La charge d'Obama — Donald Trump

Devant des étudiants de l'université de l'Illinois, l'ex-président démocrate a dénoncé le 7 septembre 2018 les turpitudes de son successeur à la Maison Blanche.

Alors que Barack Obama l'a qualifié de " symptôme " d'une forme de désaffection pour la politique qui menace ses fondements mêmes, le président américain Donald Trump a trouvé " très bon " le discours offensif de son prédécesseur, mais il ne s'arrête pas là et choisit de lui répondre avec l'ironie qui le caractérise. ", a lancé depuis l'Illinois l'ancien président américain, stigmatisant ces élus qui s'en tiennent à " de vagues déclarations de désapprobation quand le président fait quelque chose de scandaleux ". "Ils ne rendent service à personne en soutenant activement 90% des trucs fous qui viennent de cette Maison Blanche et en disant: +Ne vous inquiétez pas, on évite les 10% restants+", a-t-il martelé. Barack Obama a dénoncé le fonctionnement de la Maison-Blanche et le rôle de Donald Trump.

Ce n'est pas comme cela que notre démocratie doit fonctionner.
- Trump, "symptôme" d'une crise - Après avoir dressé un tableau très sombre de la situation politique aux Etats-Unis, l'ancien président a aussi exprimé son espoir face à la mobilisation en cours.


Mettant en avant deux mesures phare de sa politique économique -"la réforme fiscale et la dérégulation"-, M. Trump a ajouté que "le taux de croissance (4,2%) est plus élevé que le taux de chômage (3,9%) pour la première fois en plus de 100 ans!". "Si vous pensez que les élections n'ont pas d'importance, j'espère que les deux années écoulées ont modifié votre perception", a-t-il martelé.

"L'économie se porte super bien, peut-être la meilleure période de l'histoire de notre pays", a-t-il ainsi affirmé lundi dans une série de gazouillis frénétiques.

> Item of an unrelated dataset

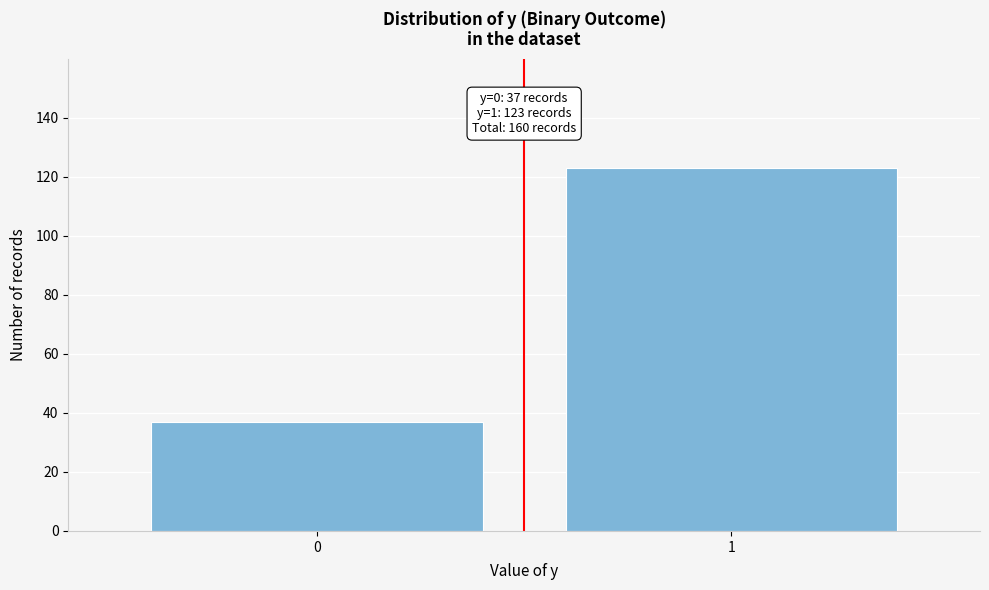

Reading left to right, transcribe all the data shown in this chart.

0=37	1=123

Le portrait de Donald Trump tel qu'il ressort des écrits publiés par certains des artisans de sa victoire électorale n'incite pas à croire qu'il faut lui faire confiance que confronté à des situations de graves tensions que susciteront ses arrogantes provocations et menaces il saura avoir raison gardée pour épargner au monde la plongée dans des conflits qui seront rien moins que cataclysmiques. En jeu lors des élections du 6 novembre: les 435 sièges de la Chambre des représentants, un tiers de ceux du Sénat et les postes de gouverneur dans 36 Etats.

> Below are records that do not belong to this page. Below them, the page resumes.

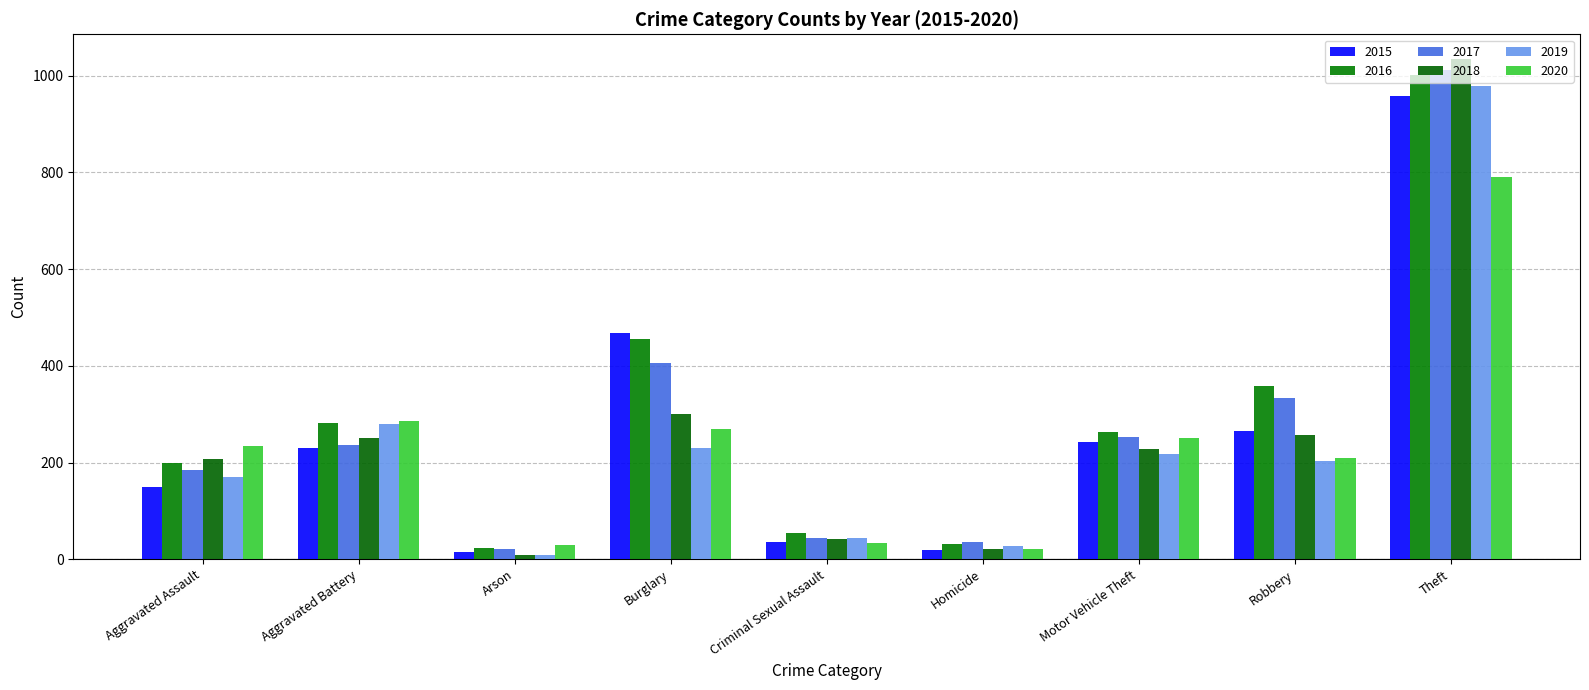

Read the 2015 value at Aggravated Assault, to the nearest 100.

200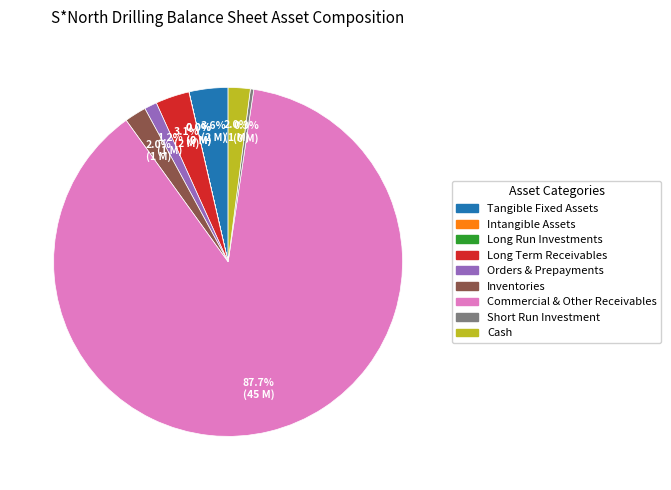

What portion of the pie excludes Inventories?

98.0%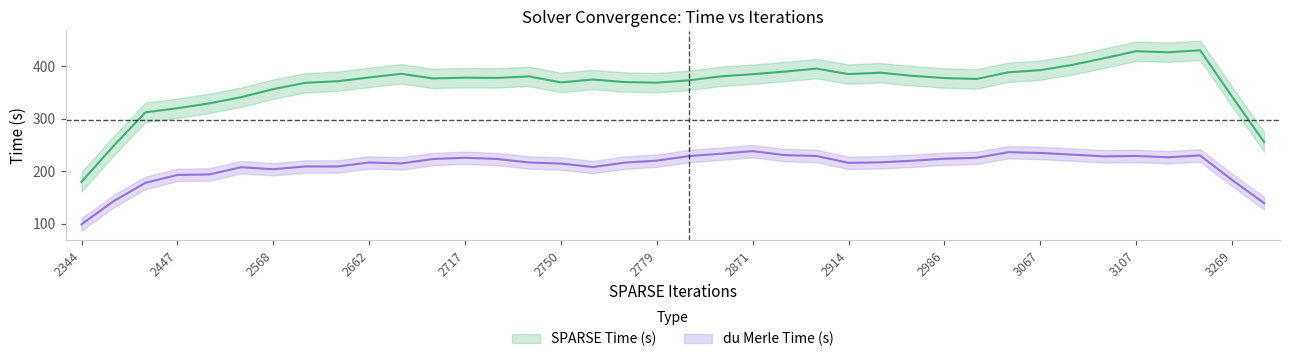

Rank the series by their maximum value, from lowest to highest.

du Merle Time (s), SPARSE Time (s)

En Californie, Barack Obama a également apporté son soutien aux sept candidats démocrates à la Chambre des représentants dans des circonscriptions détenues par des républicains, mais dont les électeurs ont voté pour Clinton il y a deux ans. L'ex-président, qui a jusqu'ici consacré l'essentiel de son temps à la rédaction de ses mémoires et à la mise en place de sa fondation à Chicago, retrouvera -temporairement- le chemin des estrades de campagne dans les semaines à venir. L'ancienne Première dame Michelle Obama, immensément populaire, a elle aussi l'intention de monter en première ligne, avec des apparitions à Las Vegas et à Miami fin septembre.